The course has a more algorithmic flavor than many introductory computer vision courses.  We will focus on efficient algorithms, precise problem definitions and methods that work well in practice. 

We use material from various areas of algorithms and mathematics as well as requiring programming assignments, but this course does not teach algorithms, mathematics or programming. Thus we expect that students have good programming skills (using C or C++), a good mathematics background, and a knowledge of algorithms. Students will be expected to pick up new mathematical and algorithmic techniques during the semester, as covered in lecture, and to relate the concepts from lecture to the programming assignments.

Here is an outline of the topics to be covered, and the anticipated order of topics (each topic is 1-2 weeks):

·        Image matching: fast detection algorithms, distance transforms, template matching, chamfer distance, Hausdorff distance, learning templates, subspace methods, template trees.

·        Matching multi-part models: flexible templates, pictorial structures, global versus local methods, finding people, faces, hands.

·        Uniform local image operations: smoothing (low pass filtering), edge detection, feature detection (e.g., corners), oriented filters, multi-scale representations.

·        Local motion estimation: optical flow, parametric motion, robust statistical measures for layered motion estimation.

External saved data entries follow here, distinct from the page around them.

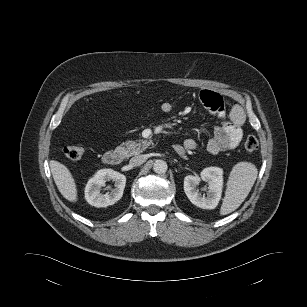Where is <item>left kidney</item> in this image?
Wrapping results in <instances>:
<instances>
[{"instance_id": "left-kidney-1", "label": "left kidney", "mask_w": 307, "mask_h": 307, "mask_svg": "<svg viewBox=\"0 0 307 307\" xmlns=\"http://www.w3.org/2000/svg\"><path fill=\"white\" fill-rule=\"evenodd\" d=\"M200 179L208 183L207 196L197 189ZM223 188V170L218 167H207L200 177L188 175L184 178V191L192 204L202 209H214L218 205Z\"/></svg>"}]
</instances>
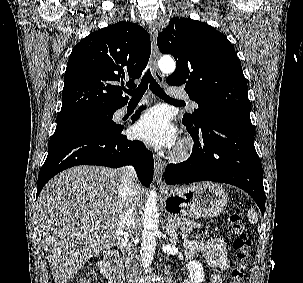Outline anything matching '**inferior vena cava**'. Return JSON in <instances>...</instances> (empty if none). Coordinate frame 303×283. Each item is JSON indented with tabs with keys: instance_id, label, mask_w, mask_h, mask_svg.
Wrapping results in <instances>:
<instances>
[{
	"instance_id": "602c4592",
	"label": "inferior vena cava",
	"mask_w": 303,
	"mask_h": 283,
	"mask_svg": "<svg viewBox=\"0 0 303 283\" xmlns=\"http://www.w3.org/2000/svg\"><path fill=\"white\" fill-rule=\"evenodd\" d=\"M136 173L133 166L122 168L120 177V208L121 214L117 228V239L124 246L123 257L126 266V279L128 283H136L138 266L136 248L133 246V232L136 228V189L134 182Z\"/></svg>"
}]
</instances>
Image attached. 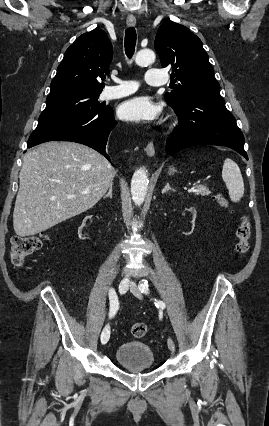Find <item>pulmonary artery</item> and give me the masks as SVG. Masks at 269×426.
I'll list each match as a JSON object with an SVG mask.
<instances>
[{
	"mask_svg": "<svg viewBox=\"0 0 269 426\" xmlns=\"http://www.w3.org/2000/svg\"><path fill=\"white\" fill-rule=\"evenodd\" d=\"M144 78L148 84L154 86L164 85L167 81L166 73L158 68L147 69ZM116 82L118 83L117 86L108 87L103 91L102 97L105 100L125 97L134 93L137 89L136 84L133 82L122 79H117Z\"/></svg>",
	"mask_w": 269,
	"mask_h": 426,
	"instance_id": "obj_1",
	"label": "pulmonary artery"
}]
</instances>
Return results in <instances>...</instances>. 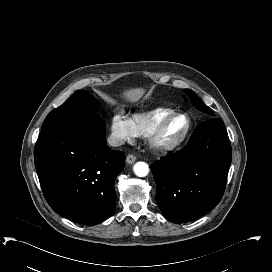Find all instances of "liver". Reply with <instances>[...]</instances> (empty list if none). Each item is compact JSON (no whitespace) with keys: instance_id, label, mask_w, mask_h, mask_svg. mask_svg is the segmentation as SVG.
<instances>
[{"instance_id":"liver-1","label":"liver","mask_w":272,"mask_h":272,"mask_svg":"<svg viewBox=\"0 0 272 272\" xmlns=\"http://www.w3.org/2000/svg\"><path fill=\"white\" fill-rule=\"evenodd\" d=\"M144 94V90L140 88L127 90L123 93V97L130 102L138 101L142 95Z\"/></svg>"}]
</instances>
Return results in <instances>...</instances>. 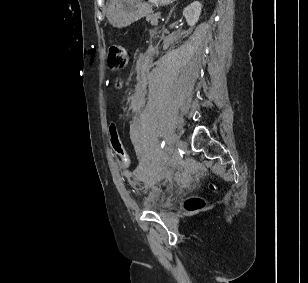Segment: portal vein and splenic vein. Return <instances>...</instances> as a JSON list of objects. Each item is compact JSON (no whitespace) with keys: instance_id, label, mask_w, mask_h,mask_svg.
Masks as SVG:
<instances>
[{"instance_id":"obj_1","label":"portal vein and splenic vein","mask_w":308,"mask_h":283,"mask_svg":"<svg viewBox=\"0 0 308 283\" xmlns=\"http://www.w3.org/2000/svg\"><path fill=\"white\" fill-rule=\"evenodd\" d=\"M157 15L160 17V16H161V13L159 12V13H157Z\"/></svg>"}]
</instances>
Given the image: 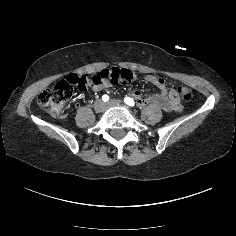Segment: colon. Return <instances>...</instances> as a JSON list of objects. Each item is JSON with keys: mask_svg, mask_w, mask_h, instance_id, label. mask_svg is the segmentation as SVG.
I'll list each match as a JSON object with an SVG mask.
<instances>
[{"mask_svg": "<svg viewBox=\"0 0 236 236\" xmlns=\"http://www.w3.org/2000/svg\"><path fill=\"white\" fill-rule=\"evenodd\" d=\"M135 79L136 75L125 68L105 69L93 76L71 74L57 82L53 88L42 91L38 96V105L53 117L60 118L76 90L87 91L103 83L129 84ZM177 94L183 100H190L192 97V91L188 87H178Z\"/></svg>", "mask_w": 236, "mask_h": 236, "instance_id": "1", "label": "colon"}]
</instances>
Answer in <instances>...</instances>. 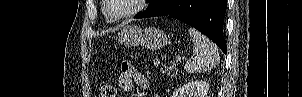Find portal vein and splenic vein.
Returning a JSON list of instances; mask_svg holds the SVG:
<instances>
[{"mask_svg":"<svg viewBox=\"0 0 302 97\" xmlns=\"http://www.w3.org/2000/svg\"><path fill=\"white\" fill-rule=\"evenodd\" d=\"M181 61V57L180 56H176V62H180Z\"/></svg>","mask_w":302,"mask_h":97,"instance_id":"1","label":"portal vein and splenic vein"}]
</instances>
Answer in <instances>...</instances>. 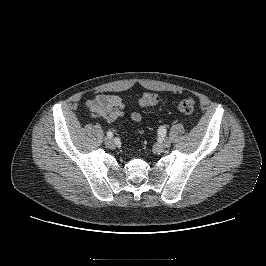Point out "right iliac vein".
<instances>
[{"label": "right iliac vein", "mask_w": 266, "mask_h": 266, "mask_svg": "<svg viewBox=\"0 0 266 266\" xmlns=\"http://www.w3.org/2000/svg\"><path fill=\"white\" fill-rule=\"evenodd\" d=\"M105 145L108 147V148H114L115 147V142H114V140H112V139H108V138H106L105 139Z\"/></svg>", "instance_id": "1"}]
</instances>
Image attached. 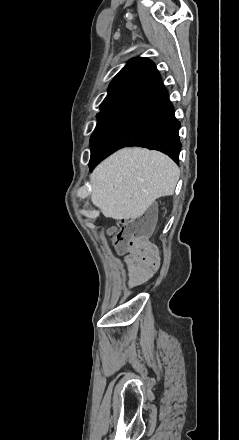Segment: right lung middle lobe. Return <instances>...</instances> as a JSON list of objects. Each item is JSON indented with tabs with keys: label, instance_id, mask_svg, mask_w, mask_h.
<instances>
[{
	"label": "right lung middle lobe",
	"instance_id": "obj_1",
	"mask_svg": "<svg viewBox=\"0 0 239 440\" xmlns=\"http://www.w3.org/2000/svg\"><path fill=\"white\" fill-rule=\"evenodd\" d=\"M130 101L131 100H115L101 104L100 113L97 115V126L90 138L91 154L97 149L102 138L116 123Z\"/></svg>",
	"mask_w": 239,
	"mask_h": 440
}]
</instances>
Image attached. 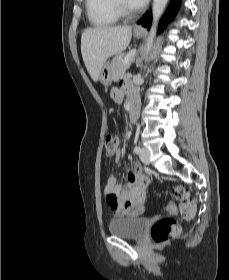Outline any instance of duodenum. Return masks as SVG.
I'll return each mask as SVG.
<instances>
[{"label":"duodenum","mask_w":229,"mask_h":280,"mask_svg":"<svg viewBox=\"0 0 229 280\" xmlns=\"http://www.w3.org/2000/svg\"><path fill=\"white\" fill-rule=\"evenodd\" d=\"M140 110V100L136 92H131L128 98V116L131 123H136Z\"/></svg>","instance_id":"410a0bca"}]
</instances>
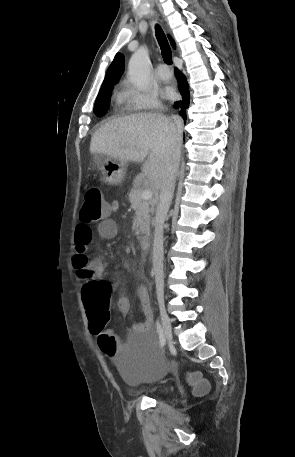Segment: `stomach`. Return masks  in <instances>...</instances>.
I'll use <instances>...</instances> for the list:
<instances>
[{"label":"stomach","mask_w":295,"mask_h":457,"mask_svg":"<svg viewBox=\"0 0 295 457\" xmlns=\"http://www.w3.org/2000/svg\"><path fill=\"white\" fill-rule=\"evenodd\" d=\"M96 158L102 160L100 170L104 176V181L110 185H119L124 180L126 174V162L112 157L96 155Z\"/></svg>","instance_id":"1"}]
</instances>
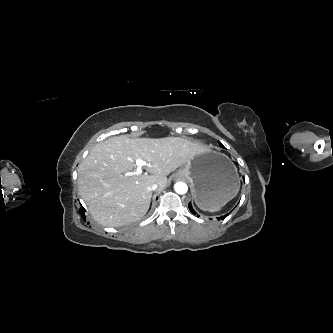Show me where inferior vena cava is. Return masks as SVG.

·        Image segmentation: perceptual grouping, saliency, local and non-local algorithms, graph-based and spectral methods.

·        3D structure from 2D images: stereo, structure-from-motion (SFM), multi-baseline stereo, imaging geometry, fundamental matrix.

·        Deformable models (snakes).

·        Tracking objects over time: tracking as matching, deformable objects (hands, bodies).

·        3D and 2.5D object recognition and matching: pose estimation, geometric invariants, parameter hashing schemes.

Course Requirements:

There will be two assignments and a final project. Each of these will require programming, testing with image or video data, and a well thought-out write-up explaining what was done, what was learned and why. The programming assignments will be done individually, but the final project should be done in teams of 2 or 3 students.  The scope of each final project will depend on the number of students working together.

The programming assignments and project require prior experience with C/C++ on a Unix or Windows platform. (This class will not cover how to use a C development environment to complete the assignments.)